I start my commute between 5:15 and 5:30 AM. My whole ride is through city streets. I blow through a majority of the lights and stop signs on my way to work. Traffic is light and it is not like I am aimlessly running the lights... I do check the situation out before its done. Police have seen me do it numerous times. They don't say a word. On the way home is quite different of course, much more traffic. I stop at all the lights. Personally I don't understand how you ride is going to get some other bike rider killed that you don't know.  The people that hate bicycle riders are going to hate them if they abide by the rules or not. I think they are jeolous  

Knale


----------



## meat tooth paste (Oct 6, 2004)

> If anyone knows how to decrease the file size, I'd love some tips! Thanks.


 You need a video editor program like Final Cut or Premiere. That's how I do it on my Mac. There may be some easier way with free Windows based editors out there.


----------



## macalu (Jan 16, 2003)

RB,

I really enjoyed the vid. I think you should put it to music. I suggest Coltrane. "Tenor Madness" would work.

I don't have a problem with the red lights. 

mac.


----------



## Hollywood (Jan 16, 2003)

*cool vid*

mileage? I guess it seems longer than the actual time it took. Huh.

BTW, it took ~55 min. on a not-fast PC with a not-fast DSL hookup. Ow.

HW


----------



## AMvision (Nov 3, 2004)

yeah, music would be lots of fun to try with this sort of thing--it was fun riding to work with you. You ride like I used to ride when I messenged. I ve since sort of chilled out a bit, want to preserve my life for racing...  


the black and white photo is good, the bike becomes interesting in the feeling of doleful mundaneness. The photo has great balance and range of value. A unique compliment(cover photo) to the bike's liveliness observed in the video.



AM.


----------



## asterisk (Oct 21, 2003)

AMvision said:


> yeah, music would be lots of fun to try with this sort of thing.


Chemical Brothers - Star Guitar... if you wanted something more hardcore... prehaps some Dieselboy... maybe an Overseer track. You'd need like 4-5 solid tracks to cover all 19 minutes though.

cool vid Arby, makes me miss big city life...


----------



## meat tooth paste (Oct 6, 2004)

I liked the video with the real sounds of the wind and riding. I guess I have watched too many freeride DVD with overpowering music, so I enjoyed this as it was because it made me feel like I was there.

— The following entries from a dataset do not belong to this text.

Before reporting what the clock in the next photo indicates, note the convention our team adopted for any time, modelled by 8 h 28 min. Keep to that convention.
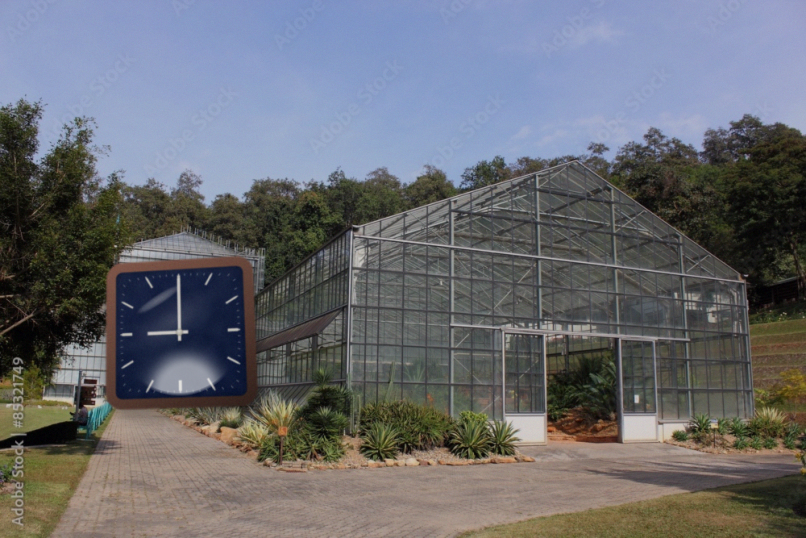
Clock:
9 h 00 min
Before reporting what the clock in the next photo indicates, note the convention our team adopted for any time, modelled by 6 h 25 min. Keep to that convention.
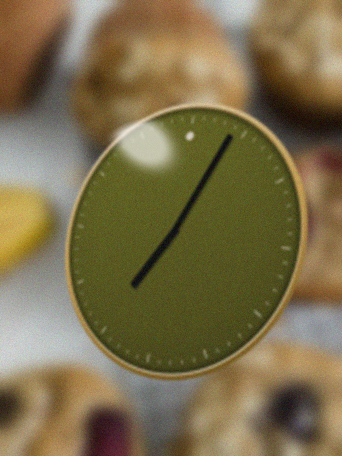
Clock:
7 h 04 min
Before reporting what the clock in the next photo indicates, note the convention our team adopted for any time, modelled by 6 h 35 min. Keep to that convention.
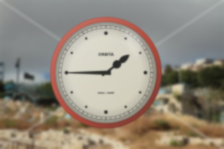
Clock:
1 h 45 min
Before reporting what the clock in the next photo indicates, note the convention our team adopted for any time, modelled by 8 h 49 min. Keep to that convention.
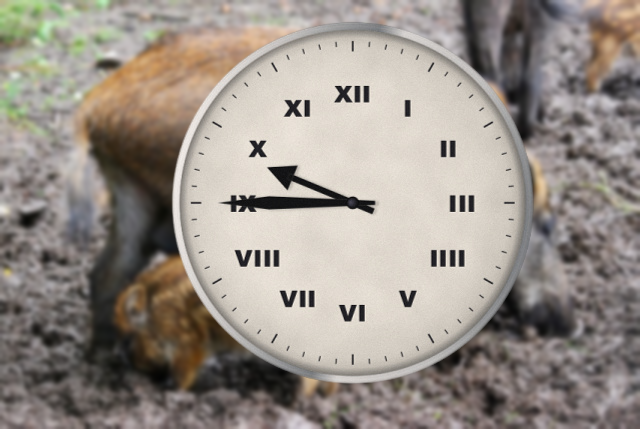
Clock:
9 h 45 min
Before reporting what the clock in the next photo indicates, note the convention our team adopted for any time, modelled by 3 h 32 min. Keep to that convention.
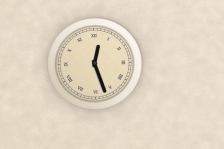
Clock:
12 h 27 min
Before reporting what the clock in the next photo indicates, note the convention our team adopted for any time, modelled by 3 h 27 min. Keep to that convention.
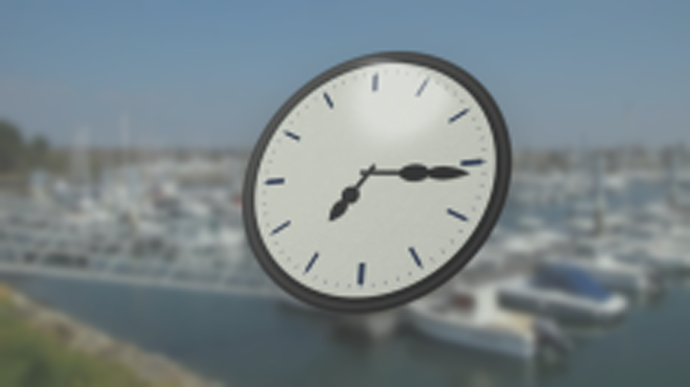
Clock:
7 h 16 min
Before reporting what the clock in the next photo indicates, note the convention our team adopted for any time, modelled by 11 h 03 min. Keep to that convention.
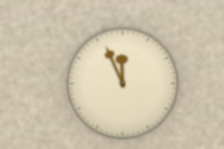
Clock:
11 h 56 min
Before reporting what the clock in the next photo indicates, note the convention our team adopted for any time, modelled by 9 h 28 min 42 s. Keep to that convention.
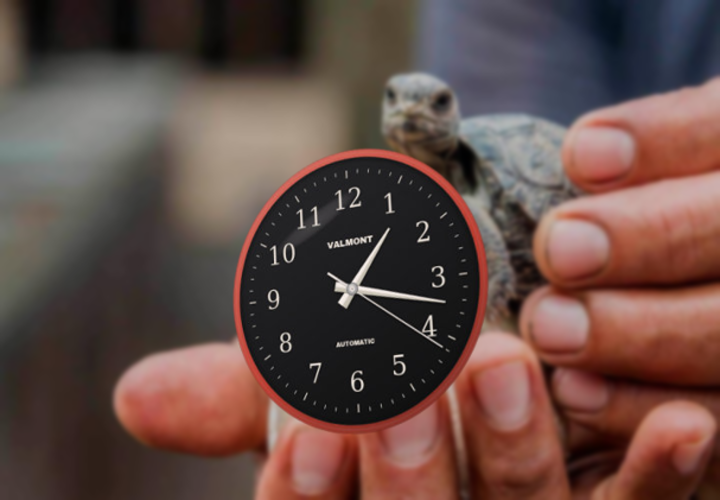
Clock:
1 h 17 min 21 s
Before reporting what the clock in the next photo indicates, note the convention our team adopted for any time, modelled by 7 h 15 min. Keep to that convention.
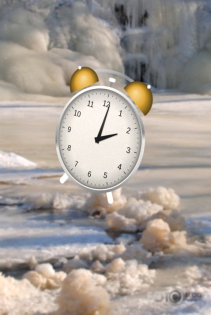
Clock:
2 h 01 min
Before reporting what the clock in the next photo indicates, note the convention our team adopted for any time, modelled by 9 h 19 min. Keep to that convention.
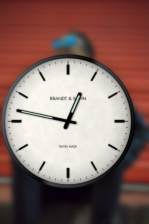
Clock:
12 h 47 min
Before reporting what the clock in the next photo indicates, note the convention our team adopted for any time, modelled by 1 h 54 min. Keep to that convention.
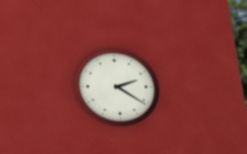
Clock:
2 h 21 min
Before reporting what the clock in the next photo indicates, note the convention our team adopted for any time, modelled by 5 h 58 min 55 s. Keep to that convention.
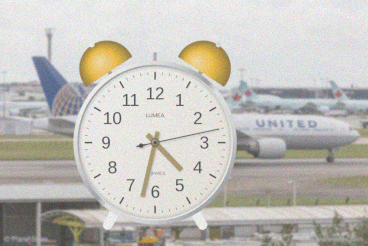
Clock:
4 h 32 min 13 s
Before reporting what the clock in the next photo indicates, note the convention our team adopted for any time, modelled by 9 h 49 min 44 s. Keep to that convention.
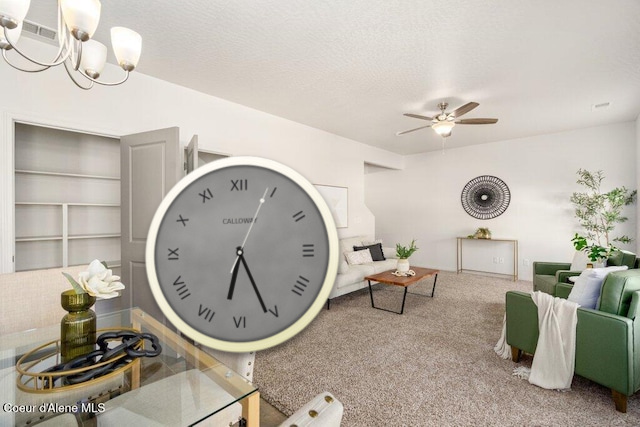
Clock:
6 h 26 min 04 s
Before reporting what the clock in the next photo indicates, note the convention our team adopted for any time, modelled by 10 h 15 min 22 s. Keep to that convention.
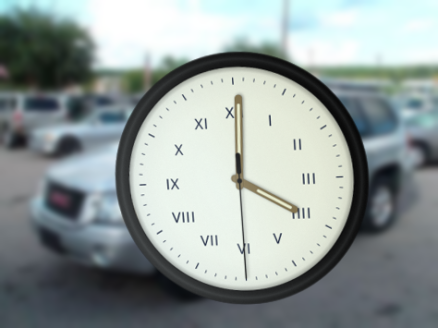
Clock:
4 h 00 min 30 s
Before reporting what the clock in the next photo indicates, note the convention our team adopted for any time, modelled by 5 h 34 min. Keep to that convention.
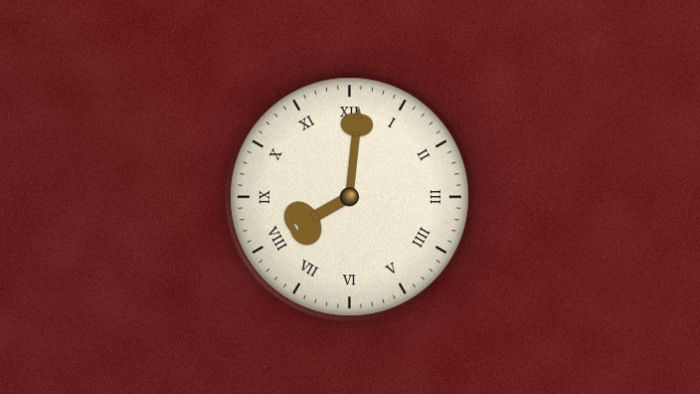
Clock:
8 h 01 min
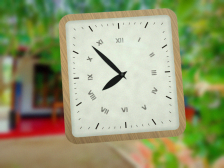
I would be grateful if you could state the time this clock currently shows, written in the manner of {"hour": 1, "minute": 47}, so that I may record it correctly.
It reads {"hour": 7, "minute": 53}
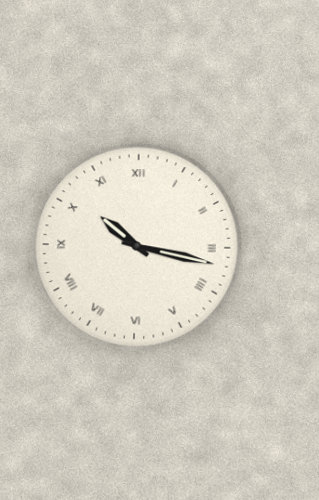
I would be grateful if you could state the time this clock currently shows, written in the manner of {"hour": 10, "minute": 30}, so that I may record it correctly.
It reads {"hour": 10, "minute": 17}
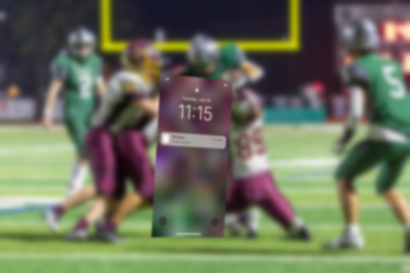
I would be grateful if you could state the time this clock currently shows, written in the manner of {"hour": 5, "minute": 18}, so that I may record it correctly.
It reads {"hour": 11, "minute": 15}
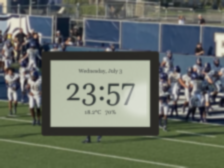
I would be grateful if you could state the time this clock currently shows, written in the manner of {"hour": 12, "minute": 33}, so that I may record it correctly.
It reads {"hour": 23, "minute": 57}
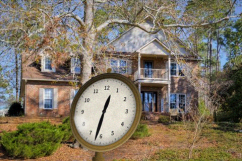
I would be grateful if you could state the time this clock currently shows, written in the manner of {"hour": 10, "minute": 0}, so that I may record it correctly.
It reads {"hour": 12, "minute": 32}
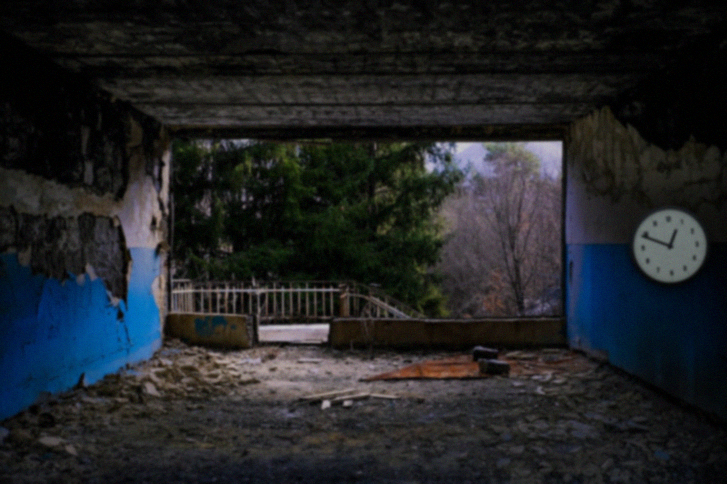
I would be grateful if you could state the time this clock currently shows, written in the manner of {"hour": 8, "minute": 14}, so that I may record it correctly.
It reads {"hour": 12, "minute": 49}
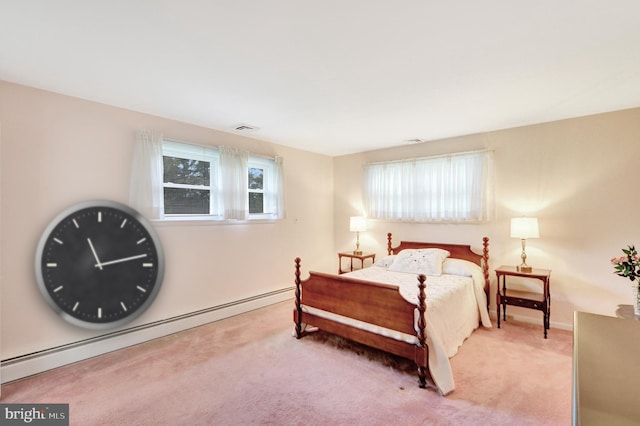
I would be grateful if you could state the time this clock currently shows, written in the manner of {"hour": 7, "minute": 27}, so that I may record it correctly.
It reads {"hour": 11, "minute": 13}
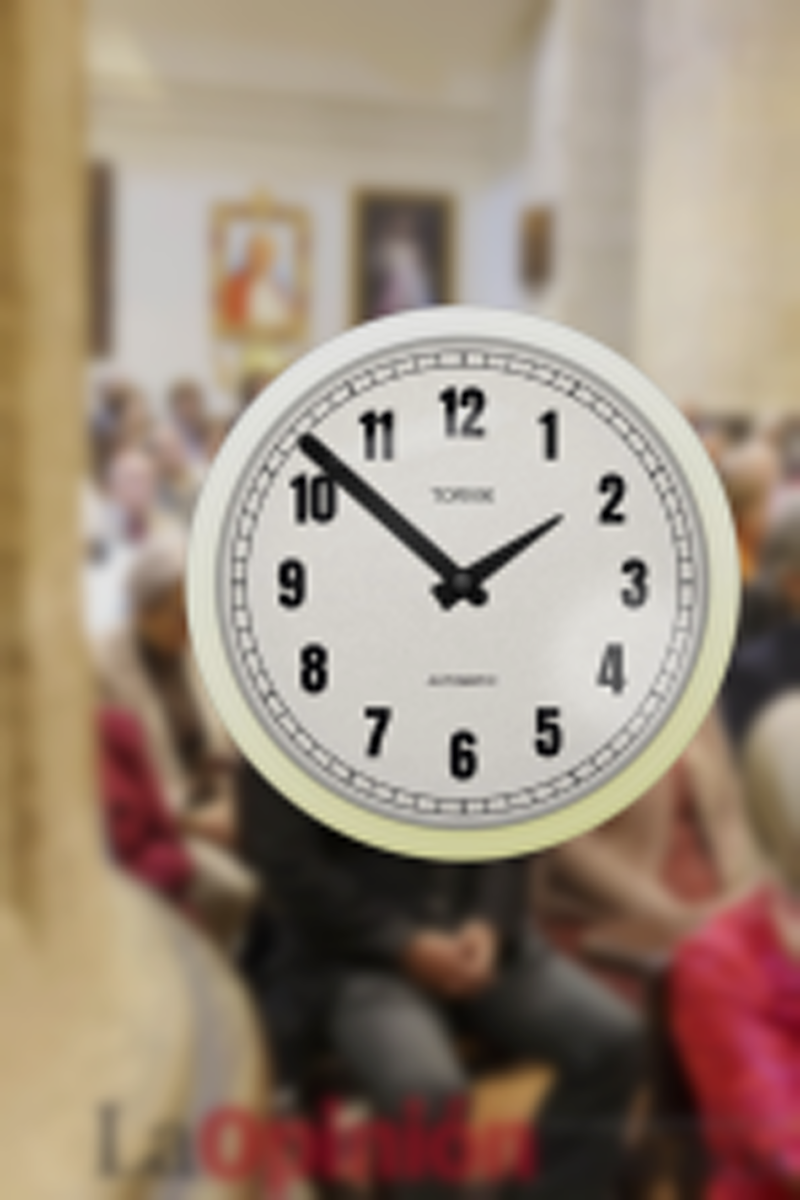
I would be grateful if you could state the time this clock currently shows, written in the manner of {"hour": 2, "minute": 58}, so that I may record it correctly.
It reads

Although I do like that Chemical Bros' Star Guitar song. Good video for that song by Michel Gondry.


----------



## commutenow (Sep 26, 2004)

I like the video and I think in the morning when not much traffics out you do what you do. I am riding from 5:40 to about 6:40am or so according to pictures being taken and I think one of the benifits to commuting by bike are the times you make up your mind to handle it the way you want if you are not endangering someone else. I am grateful for our 69 degree weather at least this week it changes often, esp. after seeing Arbys weather.


----------



## Arby (Apr 29, 2004)

*yep*



Gripped said:


> I played that segment over a couple of times. The school bus didn't have the stop flag out. I believe that it was stopped and just waiting ... something I see school busses doing pretty frequently. In fact, you can see car coming from the opposite direction come around the school bus. I'd say no foul in this case ... but like Mark says, if the flag is out, don't pass a stopped school bus.


You're right. The bus was just parked and waiting. 

I was talking with two riding buddies last night, over a spagetti dinner about city riding and we all agreed that if you live in a city and you ride through the city every day, you are deffinitely going to blow red lights... that simple. 

RB


----------



## Arby (Apr 29, 2004)

*no need to baby your baby*



meat tooth paste said:


> Fun video! Here I am babying my Pista and keeping it indoors during the rain . That video is a evidence of how burly these bikes are. I'm riding mine in the rain from now on!


I deffinitely don't baby my pista. I did clean out the headset last night though. It was packed with grit and salt. I'm thinking of actually getting a deep cup steel CK headset for this bike in the spring. I'm not happy with the cheese whiz one that came on it. - it's still smooth, but it's nothing special. 

I love working on the pista...soooooo simple.

RB


----------



## Arby (Apr 29, 2004)

*To all who enjoyed it:*

To all who enjoyed the vid:

Glad you did! It was fun to do. I'll do it again when the weather is better and maybe take you through a better route with the camera mounted (taped like crazy) to my helmet for a better view.

-RB


----------



## Arby (Apr 29, 2004)

*I think...*



Hollywood said:


> mileage? I guess it seems longer than the actual time it took. Huh.
> 
> BTW, it took ~55 min. on a not-fast PC with a not-fast DSL hookup. Ow.
> 
> HW


I think my commute is ~4miles. Maybe, maybe 5. It's going to be enjoyable this summer.. can't wait for warm weather to return!

RB


----------



## treebound (Oct 16, 2003)

*Wish I could see it*

Started the download but soon realized it was of "termination size" and it would trigger alarms if downloaded to the local environment just due to its size. From home I'd be waiting a week for it down download. Tried to view it directly and after about 5 minutes of waiting for the viewer to fire off I gave up. I wonder if there is a way to break it up into smaller segments.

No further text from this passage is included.